When it comes to k'vod shomayim, a person doesn't ask "who am I, what am I?" That's not an occasion for anava. Rav Ickovits in his hakdama to Nefesh HaChaim: וכל רואי השמש בגבורתו, המה ראו כן תמהו, שעם כל כניעת גופו ונמיכת רוחו למילי דעלמא — my father was so humble, such total bitul of himself — כן נהפוך לבבו במילי דשמיא, ללבוש עוז והדר — but when it came to milei d'shmaya, then a person has to be strong. There's no room for anava there. Who am I, what am I? You're one more voice; each of us is one more voice saying "no, that's not what we represent, that's not what we believe. It was a travesty and a distortion of everything we are, and everything we believe." And heyaos, that that distortion was projected onto all of us — being gay in YU — by virtue of, again, the program, people involved, albeit even those well-intentioned, many of whom were well-intentioned, but echad shogeg, echad meizid. And therefore on every level, both for internal consumption as well as external consumption, a statement has to be made, "no, that's not what we believe, that's not what we are, that's not what we represent!"

What about if the petition — what about the question, is it an affront to President Joel? I'd like to tell you two things, please listen to both. First of all — one answer is to clarify halacha, one answer is to clarify metzius.

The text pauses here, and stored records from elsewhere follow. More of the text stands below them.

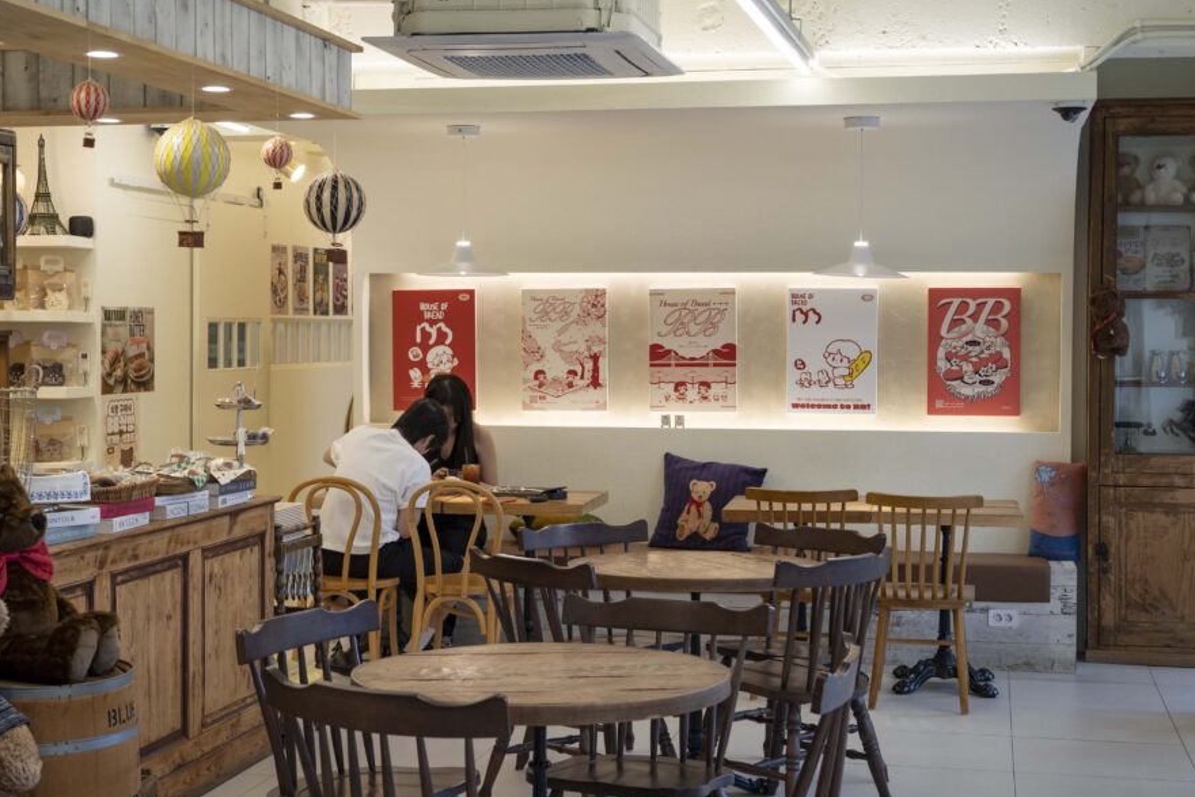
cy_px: 389
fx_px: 1892
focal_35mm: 57
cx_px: 583
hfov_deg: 35.0
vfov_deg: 23.8
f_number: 5.6
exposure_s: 1/160
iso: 800
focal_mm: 49
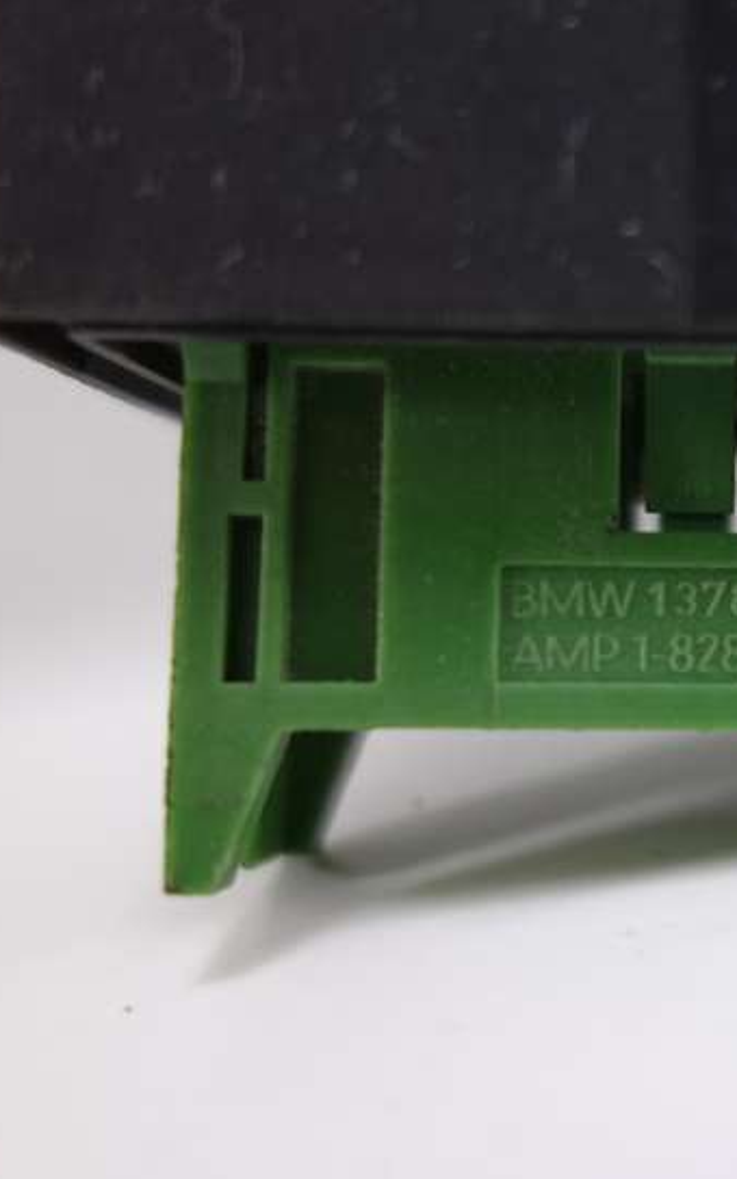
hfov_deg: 27.6
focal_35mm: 43
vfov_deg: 46.2
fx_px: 1382
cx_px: 787
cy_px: 588
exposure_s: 1/100
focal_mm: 10.4
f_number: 2
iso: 125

To clarify halacha, the answer is, it doesn't make a difference. If you're talking about k'vod shomayim, one does what is right, what is calibrated for k'vod shomayim, and it doesn't make any difference, any other cheshbonos. It doesn't make a difference what anyone else thinks. If it's the right thing for kvod shomayim, if it expresses what should be said and what should be expressed for kvod shomayim, it doesn't make a difference what anyone else thinks. Sof davar hakol nishma — it doesn't make a difference what anyone else thinks. That's the halacha shebo.

The metziyus shebo — it doesn't represent an affront to President Joel, because we all stand on the same side of the issue. He's no more in favor of anything that happened than any of us are. So the metziyus shebo is it doesn't represent an affront. The metziyus shebo is that everyone, on every layer, in every segment of our constituency, has to work together to try to undo and repair that Chillul HaShem.

But ultimately, we will only know that we've done what we can to repair, rachmana l'tzlan, that Chillul HaShem and future occurrences of Chillul HaShem, when we are determined, when we are resolute, to not only renounce Chillul HaShem, but also renounce causes of Chillul HaShem. And as we move forward, the causes, the root causes, of Chillul HaShem, need to be understood, need to be addressed, unequivocally, unapologetically, without any cheshbonos that detract from kvod shomayaim, and all of us, no matter what one's position in the community of yeshiva is, no matter what one's age, all of us have to share that absolute, resolute, determination to again, not only renounce and try to correct the Chillul HaShem, but also to renounce the root causes of it, and to address that as well. And to move forward and to do what we're all here to do, what we spend our time doing, let the posuk of עבדי אתה ישראל אשר בך אתפאר should be said of us and everything we do in Yeshiva.